TASK ITEM
Nothing but the line containing "Test app manually, owner: Hanna" and the lines after it in the entries below should appear, each repeated exactly.

SOURCE RECORDS
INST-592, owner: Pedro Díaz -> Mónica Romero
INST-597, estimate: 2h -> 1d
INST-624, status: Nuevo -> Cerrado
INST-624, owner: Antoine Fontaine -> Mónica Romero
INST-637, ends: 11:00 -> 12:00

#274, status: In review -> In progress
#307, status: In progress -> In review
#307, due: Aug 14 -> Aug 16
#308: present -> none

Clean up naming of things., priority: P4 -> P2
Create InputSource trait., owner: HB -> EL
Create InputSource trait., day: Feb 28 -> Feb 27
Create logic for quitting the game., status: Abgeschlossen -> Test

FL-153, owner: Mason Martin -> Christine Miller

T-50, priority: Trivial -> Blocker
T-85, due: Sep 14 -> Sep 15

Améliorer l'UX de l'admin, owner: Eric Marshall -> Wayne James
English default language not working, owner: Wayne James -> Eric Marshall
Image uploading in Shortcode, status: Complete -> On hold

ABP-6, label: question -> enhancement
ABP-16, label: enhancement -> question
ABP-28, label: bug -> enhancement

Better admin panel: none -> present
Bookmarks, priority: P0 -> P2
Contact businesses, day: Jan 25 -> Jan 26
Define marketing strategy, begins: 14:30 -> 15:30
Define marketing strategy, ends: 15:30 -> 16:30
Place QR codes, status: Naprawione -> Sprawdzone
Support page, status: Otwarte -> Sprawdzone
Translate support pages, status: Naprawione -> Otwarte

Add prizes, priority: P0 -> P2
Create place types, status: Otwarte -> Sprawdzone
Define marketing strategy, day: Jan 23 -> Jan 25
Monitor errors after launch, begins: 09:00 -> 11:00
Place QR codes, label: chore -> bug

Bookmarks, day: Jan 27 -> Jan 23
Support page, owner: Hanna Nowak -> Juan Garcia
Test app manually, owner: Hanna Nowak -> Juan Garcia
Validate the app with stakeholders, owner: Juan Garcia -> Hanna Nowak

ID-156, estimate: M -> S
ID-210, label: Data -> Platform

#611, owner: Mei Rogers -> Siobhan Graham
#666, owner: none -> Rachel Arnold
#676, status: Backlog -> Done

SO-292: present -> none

SOLUTION
Test app manually, owner: Hanna Nowak -> Juan Garcia
Validate the app with stakeholders, owner: Juan Garcia -> Hanna Nowak

ID-156, estimate: M -> S
ID-210, label: Data -> Platform

#611, owner: Mei Rogers -> Siobhan Graham
#666, owner: none -> Rachel Arnold
#676, status: Backlog -> Done

SO-292: present -> none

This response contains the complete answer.